The promised results did show up the next day. I thought that the system did work in its own slipshod and lumbering manner. Once I got over the tiredness and the jet lag, I even forgot the hassle of the queue at the airport.
A week after landing in Delhi, I was back at the airport for a domestic flight to Pune. All my previous tests were stale by now. I found myself back at the good old Genestrings testing facility. By now I knew the routine: pay the fees, have them swab my mouth and nose, get the impressive official-looking piece of paper and off you go.
And off I did go to Pune. I was worried that they may require me to wait at Pune airport till the results came in. But no, I was free to leave. And I left.
But this time, the results did not show up. Not the next day, nor the following day.
The problem was that this time, I needed these results so I could cross into Karnataka from Maharashtra on the road journey I was taking from Pune to Bangalore. I was worried that I would be stopped at the border without a negative test result.
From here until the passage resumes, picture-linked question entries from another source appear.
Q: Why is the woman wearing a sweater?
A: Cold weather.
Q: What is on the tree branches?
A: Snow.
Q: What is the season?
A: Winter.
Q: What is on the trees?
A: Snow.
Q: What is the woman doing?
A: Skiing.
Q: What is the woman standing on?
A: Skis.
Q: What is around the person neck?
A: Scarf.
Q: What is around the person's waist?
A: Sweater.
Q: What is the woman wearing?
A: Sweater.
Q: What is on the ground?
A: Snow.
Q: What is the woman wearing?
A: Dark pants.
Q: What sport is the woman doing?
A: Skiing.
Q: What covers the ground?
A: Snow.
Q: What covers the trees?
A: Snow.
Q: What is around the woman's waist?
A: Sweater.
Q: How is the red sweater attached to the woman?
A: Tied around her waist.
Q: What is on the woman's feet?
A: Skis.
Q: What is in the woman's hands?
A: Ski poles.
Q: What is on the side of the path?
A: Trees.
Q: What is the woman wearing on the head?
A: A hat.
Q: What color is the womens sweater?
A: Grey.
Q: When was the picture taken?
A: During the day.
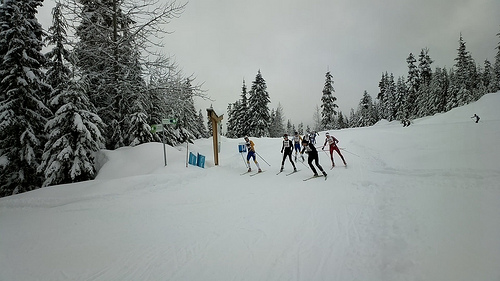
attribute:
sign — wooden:
[215, 119, 221, 151]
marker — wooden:
[203, 103, 228, 167]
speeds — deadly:
[210, 119, 408, 186]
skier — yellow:
[243, 135, 262, 172]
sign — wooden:
[205, 105, 225, 166]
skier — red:
[317, 127, 352, 171]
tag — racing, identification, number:
[266, 146, 326, 166]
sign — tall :
[205, 100, 230, 169]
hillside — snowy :
[126, 100, 497, 278]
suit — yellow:
[243, 139, 259, 168]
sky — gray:
[172, 20, 392, 81]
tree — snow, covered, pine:
[245, 68, 272, 144]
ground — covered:
[202, 116, 356, 186]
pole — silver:
[160, 113, 172, 163]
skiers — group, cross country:
[228, 124, 354, 192]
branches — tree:
[68, 137, 95, 178]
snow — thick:
[50, 85, 498, 267]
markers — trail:
[186, 88, 227, 217]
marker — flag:
[188, 95, 253, 151]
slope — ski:
[250, 139, 375, 277]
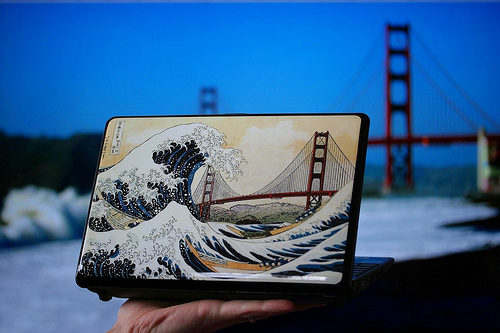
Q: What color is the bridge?
A: Red.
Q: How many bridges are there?
A: One.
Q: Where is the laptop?
A: Ledge.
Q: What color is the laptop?
A: Black.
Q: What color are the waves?
A: White.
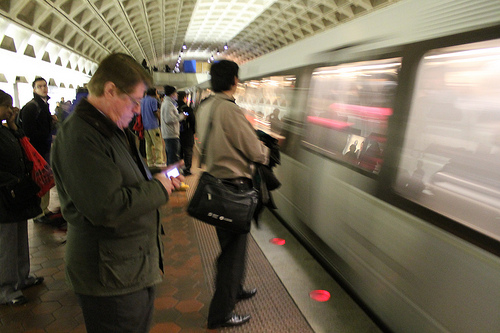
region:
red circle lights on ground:
[271, 234, 355, 325]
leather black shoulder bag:
[188, 162, 275, 235]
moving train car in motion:
[253, 32, 493, 162]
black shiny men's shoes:
[207, 290, 276, 329]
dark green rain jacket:
[56, 116, 212, 301]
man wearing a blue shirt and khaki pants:
[142, 92, 189, 171]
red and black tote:
[2, 124, 86, 213]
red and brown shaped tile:
[169, 248, 185, 317]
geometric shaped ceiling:
[90, 17, 299, 42]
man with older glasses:
[100, 82, 151, 108]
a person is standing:
[180, 29, 277, 326]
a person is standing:
[53, 47, 189, 329]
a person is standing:
[158, 82, 190, 168]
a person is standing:
[173, 82, 205, 197]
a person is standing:
[140, 77, 165, 168]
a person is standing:
[22, 69, 58, 231]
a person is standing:
[0, 91, 47, 321]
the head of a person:
[81, 45, 151, 127]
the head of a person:
[203, 52, 244, 95]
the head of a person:
[27, 75, 54, 102]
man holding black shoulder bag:
[186, 57, 281, 329]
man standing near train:
[192, 57, 291, 324]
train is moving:
[188, 0, 498, 330]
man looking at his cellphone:
[53, 52, 189, 331]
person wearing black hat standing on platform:
[160, 84, 192, 171]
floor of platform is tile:
[18, 147, 315, 331]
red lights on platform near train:
[309, 287, 333, 301]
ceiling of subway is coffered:
[0, 2, 399, 78]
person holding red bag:
[0, 90, 48, 309]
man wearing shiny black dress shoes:
[227, 312, 252, 325]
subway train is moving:
[190, 2, 498, 332]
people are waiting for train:
[0, 50, 284, 332]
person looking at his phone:
[166, 167, 181, 182]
The official-looking paper Genestrings had handed at the airport was no help. It had all kinds of contact information – a QR code, a website address, phone numbers. I tried them all. None worked. The official-looking paper proved to be as worthless as the self-declaration form. All bells and whistles, no substance.
I don’t know what the game plan was, for transparency is not a virtue much valued in this land of ours. Were test results made available only to international travellers? Was the whole set up meant to impress foreigners, while domestic travellers were left high and dry? Or was I not contacted because my test results were negative? Were they only contacting those with positive results? Or was the whole thing a money-making charade? I will never know.
That is when my very resourceful taxi driver set my mind at ease. He told me that he can get me a negative test result in minutes – for a small fee, of course. Well, I gladly paid the fee, without a twinge of conscience, for I was done with waiting, done with trying to get any information out of the system. As promised, I had a negative result in my inbox within minutes of this shady transaction.
Apparently, there is a big business in obtaining fake results for travellers. My driver told me that he routinely arranges for negative results for passengers he picks up from the Pune airport. I am sure that my driver is not the only one providing this service. And I am sure that travellers are not the only ones requiring a negative COVID-19 test to go on with their lives. The opportunity to make a buck in the market for fake tests is endless. No wonder the country is left flailing when the viral waves strike.
But this is not the end of the story. The crowning irony was yet to come.
Armed with my fake result, I set out from Pune to Bangalore. We were duly stopped at the Karnataka border. After about 15 minutes, our turn came. I pulled out my phone, with the result ready for inspection. The inspector did not bother to even glance at the screen and simply waved us to move on.
I did not know whether to laugh or to cry. Why put up a show? Why make ordinary folks jump through the hoops? What was the point?
But I was not going to argue.
We just moved on.
Meera Nanda is a historian of science.
Note: This article was edited at 4:36 pm on July 27, 2021, to emphasise that the fake report bearing the logo of Krsna Diagnostics was the handiwork of some other actors.